▸ **WHAT IS BEING ASKED**:
Your answer must be an exact copy of the data below, minus any pictures.

▸ **RECORDS PROVIDED**:
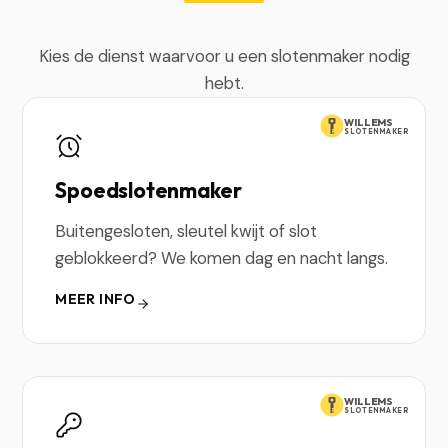
Kies de dienst waarvoor u een slotenmaker nodig
hebt.
WILLEMS
SLOTENMAKER
Spoedslotenmaker
Buitengesloten, sleutel kwijt of slot
geblokkeerd? We komen dag en nacht langs.
MEER INFO
WILLEMS
SLOTENMAKER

▸ **FINISHED TASK**:
Kies de dienst waarvoor u een slotenmaker nodig
hebt.
WILLEMS
SLOTENMAKER
Spoedslotenmaker
Buitengesloten, sleutel kwijt of slot
geblokkeerd? We komen dag en nacht langs.
MEER INFO
WILLEMS
SLOTENMAKER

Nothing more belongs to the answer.